[Simplex tree] Generalization of filtration values in Simplex_tree #1122

hschreiber · 2024-08-19T14:50:19Z

Enables Filtration_value to be something else than double / float in the simplex tree. In particular, is thought as a preparation for the multi simplex tree of PR #976, where the filtration value will be entirely new classes.

mglisse

Some initial comments.

src/Simplex_tree/concept/FiltrationValue.h

mglisse · 2024-08-21T19:21:16Z

src/Simplex_tree/concept/FiltrationValue.h

+   * If the filtration is 1-critical and totally ordered (as in one parameter persistence), the union is simply
+   * the minimum of the two values. If the filtration is 1-critical, but not totally ordered (possible for
+   * multi-persistence), than the union is also the minium if the two given values are comparable and the
+   * method should throw an error if they are not, as a same simplex should not exist at those two values.
+   * Finally, if the filtration is k-critical, FiltrationValue should be able to store an union of values and this
+   * method adds the values of @p f2 in @p f1 and removes the values from @p f1 which are comparable and greater than
+   * other values.


I think I would prefer describing the general case (k-critical), and then say that if the type cannot represent this result (limited to 1-critical), it should throw.

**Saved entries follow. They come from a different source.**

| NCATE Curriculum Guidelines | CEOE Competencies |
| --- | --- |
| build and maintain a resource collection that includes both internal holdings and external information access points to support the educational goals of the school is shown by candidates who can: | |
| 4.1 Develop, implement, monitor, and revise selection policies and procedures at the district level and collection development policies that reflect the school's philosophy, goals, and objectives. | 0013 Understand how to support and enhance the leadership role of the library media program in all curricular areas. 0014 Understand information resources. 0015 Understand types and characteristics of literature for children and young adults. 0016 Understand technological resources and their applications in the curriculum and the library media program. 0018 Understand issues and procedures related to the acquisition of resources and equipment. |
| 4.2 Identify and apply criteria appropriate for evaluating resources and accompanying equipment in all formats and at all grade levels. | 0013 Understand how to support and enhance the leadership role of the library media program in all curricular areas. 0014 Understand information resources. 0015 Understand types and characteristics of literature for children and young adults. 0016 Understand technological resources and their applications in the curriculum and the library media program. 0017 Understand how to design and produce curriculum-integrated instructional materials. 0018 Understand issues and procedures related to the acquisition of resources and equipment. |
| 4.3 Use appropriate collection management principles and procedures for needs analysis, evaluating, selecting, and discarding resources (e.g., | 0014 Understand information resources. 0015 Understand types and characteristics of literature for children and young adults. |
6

Is the formulation better now?

src/Simplex_tree/concept/FiltrationValue.h

src/Simplex_tree/include/gudhi/Simplex_tree.h

…ound

mglisse · 2024-08-23T18:07:39Z

src/Simplex_tree/include/gudhi/Simplex_tree.h

@@ -1948,8 +2024,8 @@ class Simplex_tree {
   * than it was before. However, `upper_bound_dimension()` will return the old value, which remains a valid upper
   * bound. If you care, you can call `dimension()` to recompute the exact dimension.
   */
-  bool prune_above_filtration(Filtration_value filtration) {
-    if (std::numeric_limits<Filtration_value>::has_infinity && filtration == std::numeric_limits<Filtration_value>::infinity())
+  bool prune_above_filtration(const Filtration_value_rep filtration) {


In the multiparameter case (partial order), I wonder what makes the most sense: removing everything that is larger than something, or removing everything that is not smaller than something? (In 1d the difference only matters for NaN)

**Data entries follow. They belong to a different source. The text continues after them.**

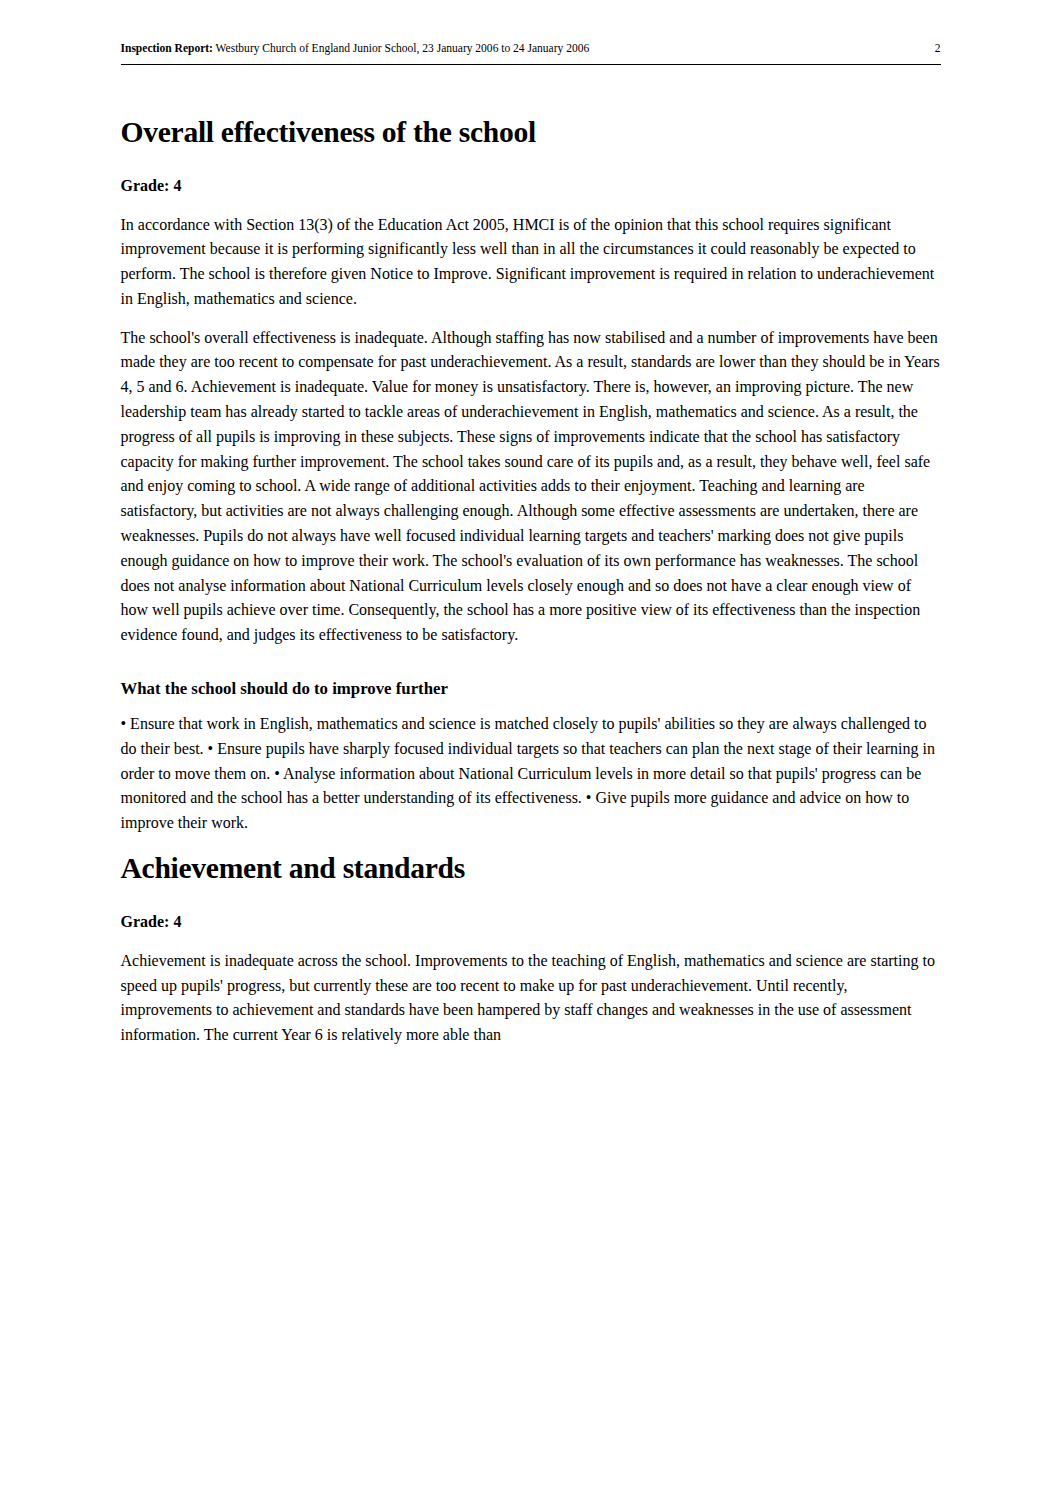Inspection Report: Westbury Church of England Junior School, 23 January 2006 to 24 January 2006 2
Overall effectiveness of the school
Grade: 4
In accordance with Section 13(3) of the Education Act 2005, HMCI is of the opinion that this school requires significant improvement because it is performing significantly less well than in all the circumstances it could reasonably be expected to perform. The school is therefore given Notice to Improve. Significant improvement is required in relation to underachievement in English, mathematics and science.
The school's overall effectiveness is inadequate. Although staffing has now stabilised and a number of improvements have been made they are too recent to compensate for past underachievement. As a result, standards are lower than they should be in Years 4, 5 and 6. Achievement is inadequate. Value for money is unsatisfactory. There is, however, an improving picture. The new leadership team has already started to tackle areas of underachievement in English, mathematics and science. As a result, the progress of all pupils is improving in these subjects. These signs of improvements indicate that the school has satisfactory capacity for making further improvement. The school takes sound care of its pupils and, as a result, they behave well, feel safe and enjoy coming to school. A wide range of additional activities adds to their enjoyment. Teaching and learning are satisfactory, but activities are not always challenging enough. Although some effective assessments are undertaken, there are weaknesses. Pupils do not always have well focused individual learning targets and teachers' marking does not give pupils enough guidance on how to improve their work. The school's evaluation of its own performance has weaknesses. The school does not analyse information about National Curriculum levels closely enough and so does not have a clear enough view of how well pupils achieve over time. Consequently, the school has a more positive view of its effectiveness than the inspection evidence found, and judges its effectiveness to be satisfactory.
What the school should do to improve further
• Ensure that work in English, mathematics and science is matched closely to pupils' abilities so they are always challenged to do their best. • Ensure pupils have sharply focused individual targets so that teachers can plan the next stage of their learning in order to move them on. • Analyse information about National Curriculum levels in more detail so that pupils' progress can be monitored and the school has a better understanding of its effectiveness. • Give pupils more guidance and advice on how to improve their work.
Achievement and standards
Grade: 4
Achievement is inadequate across the school. Improvements to the teaching of English, mathematics and science are starting to speed up pupils' progress, but currently these are too recent to make up for past underachievement. Until recently, improvements to achievement and standards have been hampered by staff changes and weaknesses in the use of assessment information. The current Year 6 is relatively more able than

The less risky would be to remove everything larger than something as those have to be pruned for sure.

A compromise would be to remove everything larger and to set to infinity all parameters of a filtration value whose value is larger.

…lization

src/Simplex_tree/include/gudhi/Simplex_tree/Simplex_tree_siblings.h

src/Simplex_tree/concept/FiltrationValue.h

…b.com:hschreiber/gudhi-devel into simplex_tree_filtration_value_generalization

…lization

mglisse

Some comments (on everything but the crucial issue of naming the 2 functions 😉 )

src/Simplex_tree/include/gudhi/Simplex_tree.h

mglisse · 2024-09-09T14:45:07Z

src/Simplex_tree/include/gudhi/Simplex_tree.h

-      if (!(has_children(res_insert.first))) {
-        res_insert.first->second.assign_children(new Siblings(curr_sib, *vi));
-      }
+      res_insert = insert_node_<false, true, false>(curr_sib, *vi, filtration);


My first reaction is that insert_node_<false, true, false> is not very readable. But after looking at it for a while, I'd say ok, we can always revisit this later if we have a better idea.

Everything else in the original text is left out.